Mosses in Antarctica:
Antarctica is a harsh but beautiful environment. Less than 1% of land in Antarctica is ice-free. Additionally, there are seasonal extremes in light conditions: from nearly sun all the time, to no sun at all! The photo below was taken at around 12:15 am - truly the land of the midnight sun!
Nevertheless, there is vegetation that survives the extreme environmental conditions, particularly mosses and lichens. There are about 100 moss species. The dominant peat-forming mosses (i.e., create thick carpets of organic materials) are in the genus Polytrichum (left photo, which shows a branchy Usnea antarctica lichen in the middle) and Chorisodontium (right photo). There are researchers that have observed shifts in the communities of mosses because of the warmer wetter conditions on the Antarctic Peninsula (did I mention the western Antarctic Peninsula is one of the fastest warming region of our planet?).

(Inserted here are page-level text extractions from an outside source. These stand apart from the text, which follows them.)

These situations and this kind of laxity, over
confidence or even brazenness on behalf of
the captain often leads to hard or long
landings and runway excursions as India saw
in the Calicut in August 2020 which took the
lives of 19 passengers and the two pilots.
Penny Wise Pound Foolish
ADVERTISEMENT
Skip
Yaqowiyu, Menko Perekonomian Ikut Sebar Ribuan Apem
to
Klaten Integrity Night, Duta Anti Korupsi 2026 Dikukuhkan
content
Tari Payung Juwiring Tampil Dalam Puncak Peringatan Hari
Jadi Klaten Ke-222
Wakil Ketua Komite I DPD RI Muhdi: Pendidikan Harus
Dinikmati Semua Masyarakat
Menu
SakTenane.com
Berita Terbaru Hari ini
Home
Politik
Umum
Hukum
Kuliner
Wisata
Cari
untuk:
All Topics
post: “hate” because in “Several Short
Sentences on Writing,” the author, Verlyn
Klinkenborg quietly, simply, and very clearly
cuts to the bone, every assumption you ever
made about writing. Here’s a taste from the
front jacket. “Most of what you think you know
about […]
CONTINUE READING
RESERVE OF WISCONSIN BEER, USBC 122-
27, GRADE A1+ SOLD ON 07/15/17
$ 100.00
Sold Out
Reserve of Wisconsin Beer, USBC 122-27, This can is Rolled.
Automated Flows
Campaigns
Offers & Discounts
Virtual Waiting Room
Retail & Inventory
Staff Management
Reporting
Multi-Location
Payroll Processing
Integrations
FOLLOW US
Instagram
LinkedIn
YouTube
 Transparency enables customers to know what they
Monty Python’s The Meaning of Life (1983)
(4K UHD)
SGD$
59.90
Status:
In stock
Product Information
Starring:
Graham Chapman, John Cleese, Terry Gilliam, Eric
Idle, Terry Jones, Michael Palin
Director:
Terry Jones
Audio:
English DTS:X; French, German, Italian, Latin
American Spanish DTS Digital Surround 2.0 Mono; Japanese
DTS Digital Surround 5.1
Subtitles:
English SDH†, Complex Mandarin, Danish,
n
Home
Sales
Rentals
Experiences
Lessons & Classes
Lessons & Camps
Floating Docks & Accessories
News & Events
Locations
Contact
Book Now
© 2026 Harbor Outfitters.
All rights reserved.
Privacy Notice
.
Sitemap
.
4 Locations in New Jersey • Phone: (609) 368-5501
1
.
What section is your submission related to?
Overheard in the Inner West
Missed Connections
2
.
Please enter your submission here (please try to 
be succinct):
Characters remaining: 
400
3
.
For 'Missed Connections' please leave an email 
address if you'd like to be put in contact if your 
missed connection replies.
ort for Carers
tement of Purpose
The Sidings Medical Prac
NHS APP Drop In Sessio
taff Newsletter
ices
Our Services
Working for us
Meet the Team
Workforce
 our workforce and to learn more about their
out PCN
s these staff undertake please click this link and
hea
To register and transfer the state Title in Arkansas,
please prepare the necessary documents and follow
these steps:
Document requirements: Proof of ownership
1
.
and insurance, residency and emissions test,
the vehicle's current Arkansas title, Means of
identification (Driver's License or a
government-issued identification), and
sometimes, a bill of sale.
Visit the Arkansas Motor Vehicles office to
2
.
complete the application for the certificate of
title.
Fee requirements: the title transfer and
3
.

Mosses in Antarctica have ways to deal with Antarctic extremes. For example, they can:
- Take up nutrients and water through their leaf tissues.
- Create a biological antifreeze made up of sugars and sugar alcohols to prevent the formation of ice crystals inside their cells (ice crystal formation inside the cell could cause the cell to die).
- They also protect themselves from UV radiation by making antioxidants or by having a different color (e.g. orange-brown moss).
- Mosses can “resprout” again after being dormant for a long time. For example, the image below, from an isolated section of moss we found in the snow, shows new shoots growing from a seemingly dead moss section.
Indeed, mosses have even been revived from being dormant for about 1500 years! These mosses had been buried beneath the ice for that long! This feat of revival had so far been shown in microbes, but not plants!
I hope this has inspired you to view mosses in a different light (pardon the pun!)!